Brief:
Pictures aside, quote the whole listing exactly.

Data section:
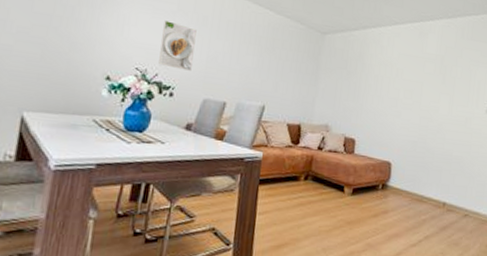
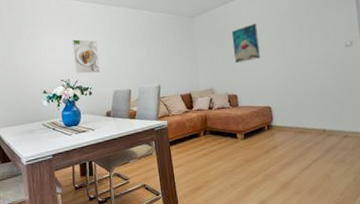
wall art: none [361,60,396,103] -> present [231,24,260,63]

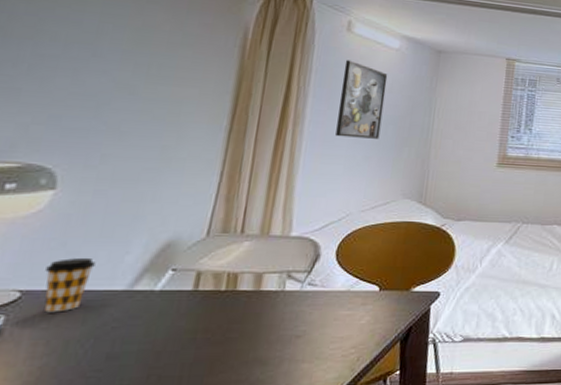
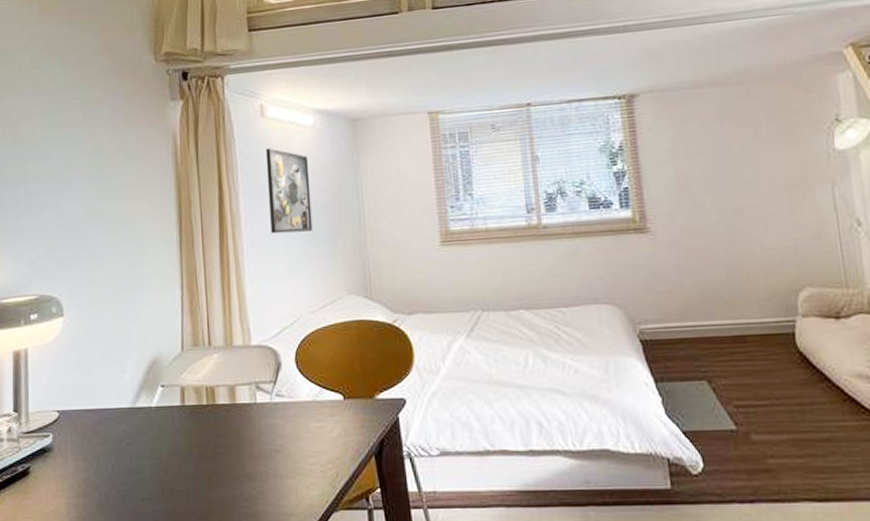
coffee cup: present [44,257,96,313] -> none [71,377,104,430]

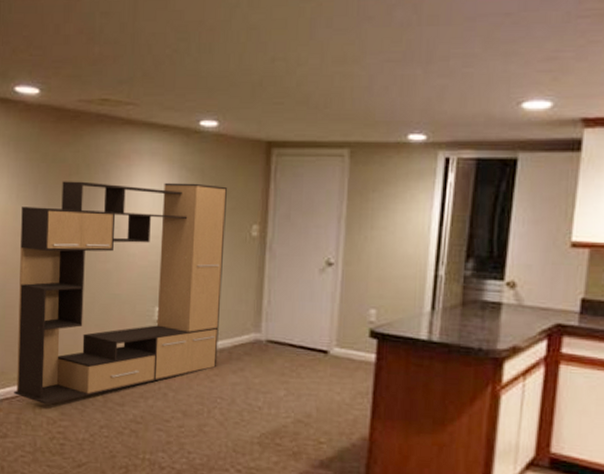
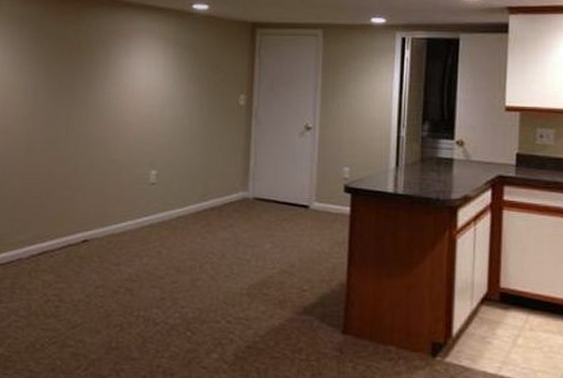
media console: present [14,181,227,405] -> none [10,56,217,268]

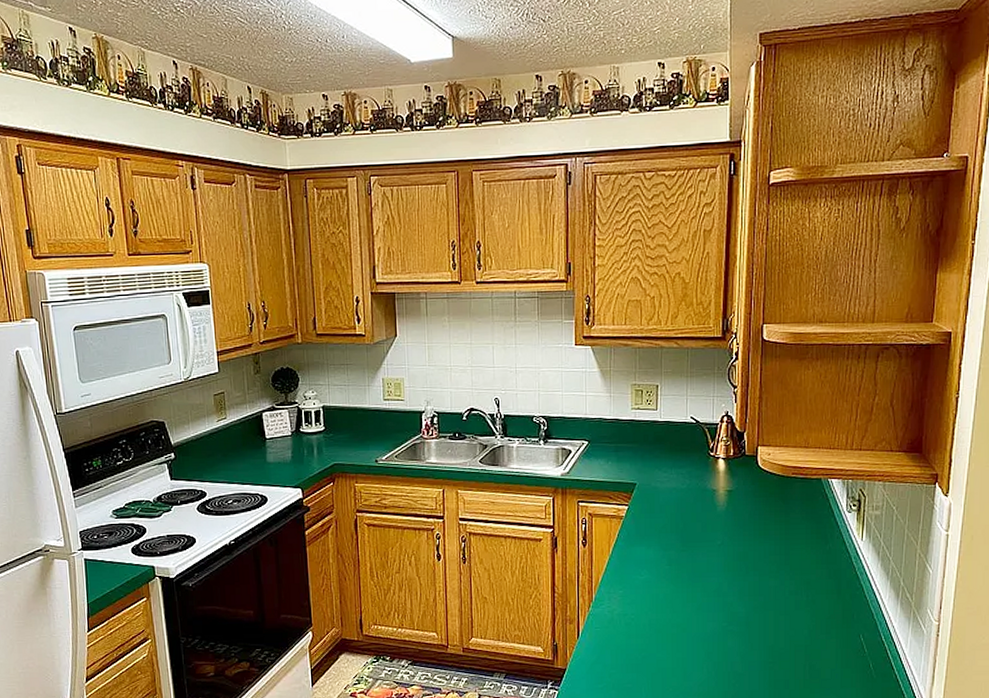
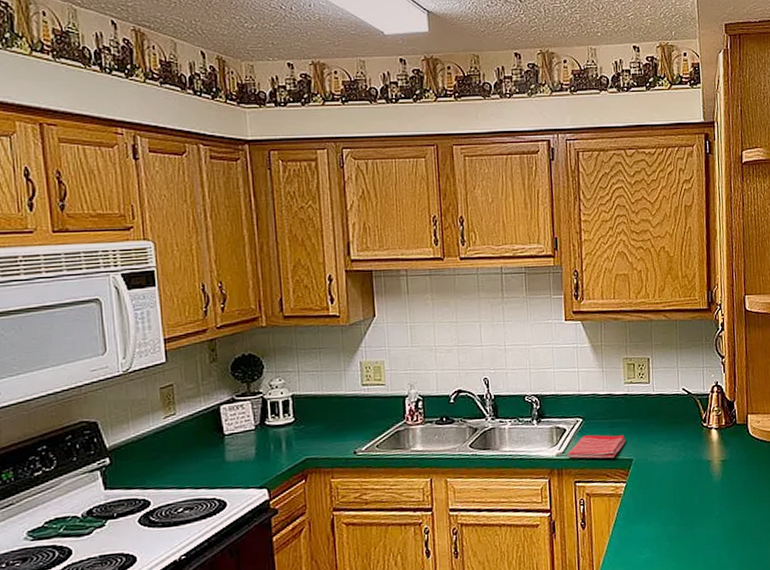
dish towel: none [571,458,631,482] -> present [567,435,626,459]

Response area:
wall art: none [361,60,396,103] -> present [231,24,260,63]

coffee cup: present [44,257,96,313] -> none [71,377,104,430]

media console: present [14,181,227,405] -> none [10,56,217,268]

dish towel: none [571,458,631,482] -> present [567,435,626,459]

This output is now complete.